齐颖将装陶马的木匣放在脚边,闻言笑道:“慢工出细活嘛。咱们不就是看上他这手本事?不然山上那么多铁匠,抡锤打铁样样在行,咱们也犯不着特意跑下山来。”他记得那老匠人,铺子在巷尾,终日与火星为伴,手上满是老茧,打磨起刀剑来却细致得像在绣花。
苏慕言深以为然:“那是自然。费时间但能做好,咱们绝不讨厌;最烦的是那些磨磨蹭蹭浪费时间,活儿却做得敷衍潦草的人,看着就堵心。”
“哎——”苏慕雪忽然叹了口气,秀气的眉头微微蹙起,“我可不像你们这样省心。我用的软剑娇贵得很,剑鞘里的蚕丝垫要定期换,剑身还得用特殊的油脂保养,这些活儿旁人做不来,只能我自己动手,每次都要忙上小半天。”她说着,指尖无意识地捻了捻,仿佛在想象保养软剑的繁琐工序。
几人正说着,茶馆门口的珠帘“哗啦”一响,走进来五六个穿着绸缎衣裳的商户。
他们一个个面色匆匆,额头上还带着薄汗,像是刚从什么地方赶来。为首的是个微胖的中年汉子,腰间挂着个玉佩,一看便知家境殷实。

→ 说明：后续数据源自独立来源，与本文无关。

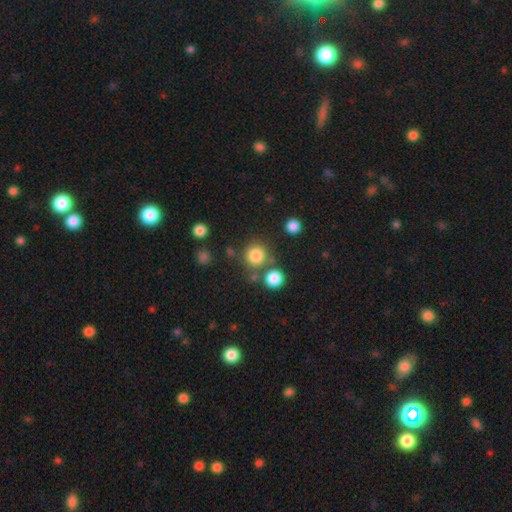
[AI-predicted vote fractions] Smooth or featured: smooth — 82% (star or artifact — 12%)
How rounded: round — 92% (in between — 7%)
Merging: none — 73% (merger — 15%)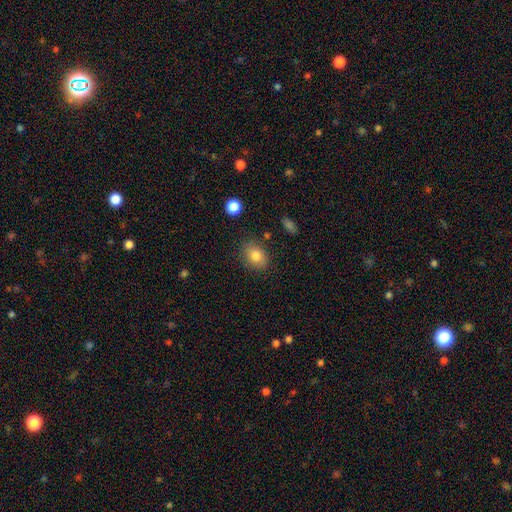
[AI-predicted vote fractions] Smooth or featured? Predicted: smooth (p=0.82). How rounded? Predicted: in between (p=0.61). Merging? Predicted: none (p=0.81).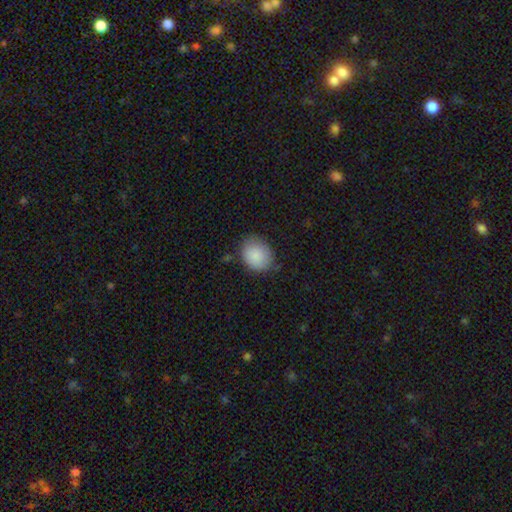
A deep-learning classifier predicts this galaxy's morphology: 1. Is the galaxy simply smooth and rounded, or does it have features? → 88% smooth, 7% star or artifact, 5% featured or disk.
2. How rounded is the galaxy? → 59% round, 40% in between, 1% cigar-shaped.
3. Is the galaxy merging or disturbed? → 71% none, 23% minor disturbance, 5% major disturbance, 2% merger.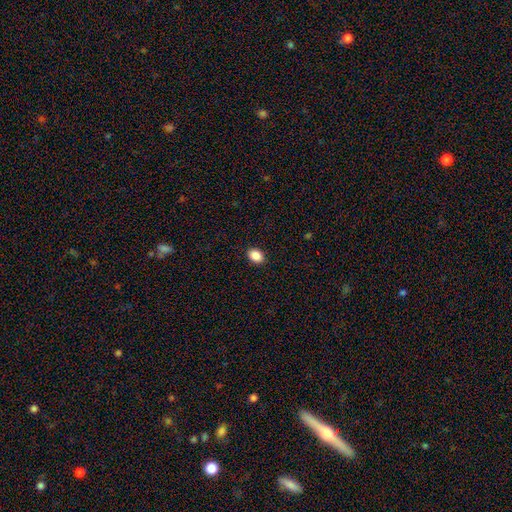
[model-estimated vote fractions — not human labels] Smooth or featured? smooth (89%)
How rounded? in between (74%)
Merging? none (91%)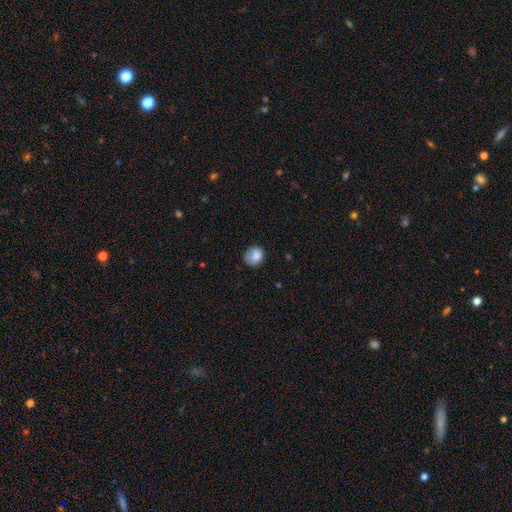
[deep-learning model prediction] Smooth or featured: smooth — 82% (star or artifact — 9%)
How rounded: round — 73% (in between — 26%)
Merging: none — 67% (minor disturbance — 24%)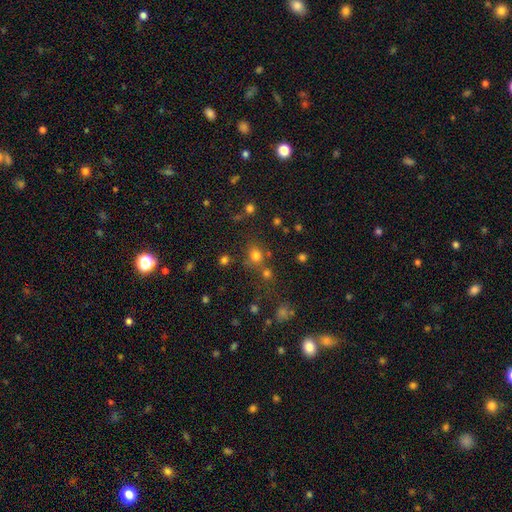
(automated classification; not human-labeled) smooth 72%, star or artifact 20%, featured or disk 8%. Down the decision tree: how rounded — round (80%); merging — none (66%).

“小二,上好茶!”那汉子嗓门洪亮,找了齐颖他们邻座的桌子坐下,几人挤挤挨挨,将不大的桌子占得满满当当。
小二连忙颠着步子跑过来,提着铜壶给他们沏上茶,茶汤琥珀色,香气西溢。几人端起茶杯,“咕咚”喝了一大口,才仿佛缓过劲来。
“老赵,你说的是真的?”其中一个瘦高个商户压低声音,眼神里满是惊疑,说话时还不忘朝西周瞥了瞥,像是怕被人听见。

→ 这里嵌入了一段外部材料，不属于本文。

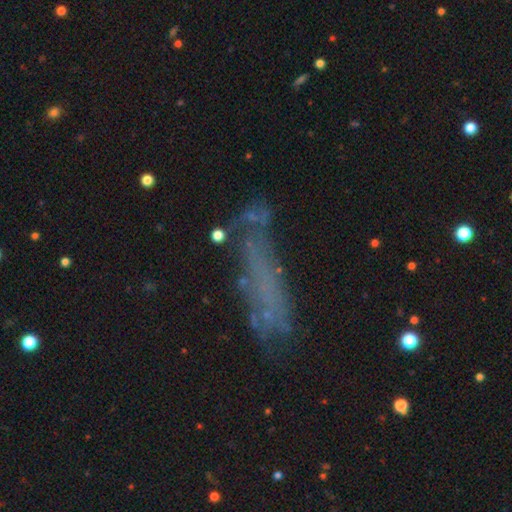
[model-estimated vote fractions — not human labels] smooth 42%, featured or disk 40%, star or artifact 18%. Down the decision tree: merging — none (56%).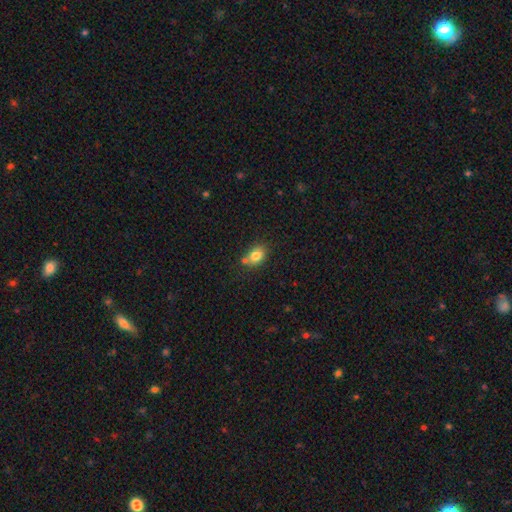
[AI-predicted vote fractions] The model was most divided on "how rounded": in between: 63%, round: 36%, cigar-shaped: 1%. More confident: smooth or featured — smooth (81%); merging — none (63%).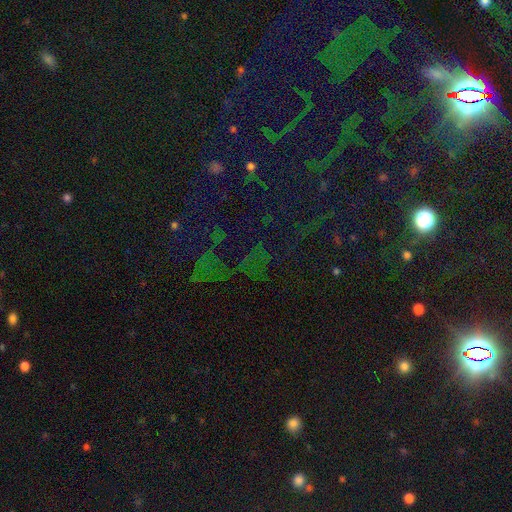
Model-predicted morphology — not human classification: This appears to be a star or artifact, not a galaxy (79%).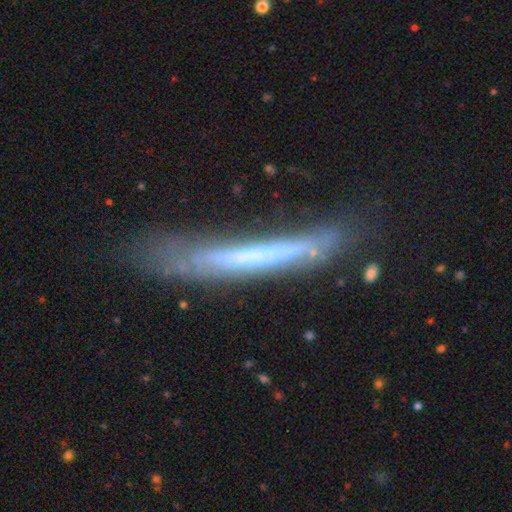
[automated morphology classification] Overall: featured or disk (61%; smooth 30%). Edge-on disk: yes (82%). Edge-on bulge: none (83%). Merging: none (64%).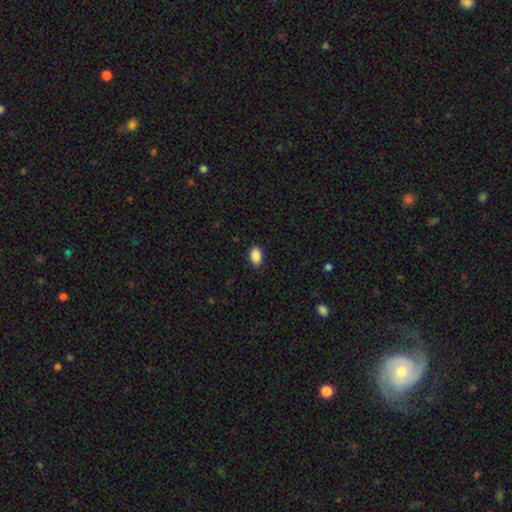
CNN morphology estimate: smooth_or_featured: smooth (p=0.89) [alt: star or artifact p=0.08]
how_rounded: in between (p=0.92) [alt: round p=0.06]
merging: none (p=0.87) [alt: minor disturbance p=0.10]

被称作老赵的正是那个微胖汉子,他放下茶杯,杯底与桌面碰撞发出轻响,他凑近了些,声音压得更低,却带着一股抑制不住的兴奋:“当然是真的!我跟你们说,这事千真万确!前几日不是有伙土夫子在西边山谷里掘了座汉冢吗?听说从里面摸出了一卷帛书,我托人打听了,那帛书上面写得一清二楚——说是有两枚古玉,镇压着来自地府的冥兵!谁要是能找到那两枚玉,掌握了冥兵,啧啧,到时候天下谁能挡得住?称霸天下都不在话下!”
他说得唾沫横飞,眼睛里闪着贪婪的光,仿佛己经看到了自己手握权柄的光景。
“你快闭嘴吧!”旁边一个戴方巾的商户吓得脸色发白,连忙拽了拽他的袖子,声音都在发颤,“这种话也是能随便说的?什么冥兵、称霸天下,传出去要是被官府听见,哥几个脑袋都保不住!”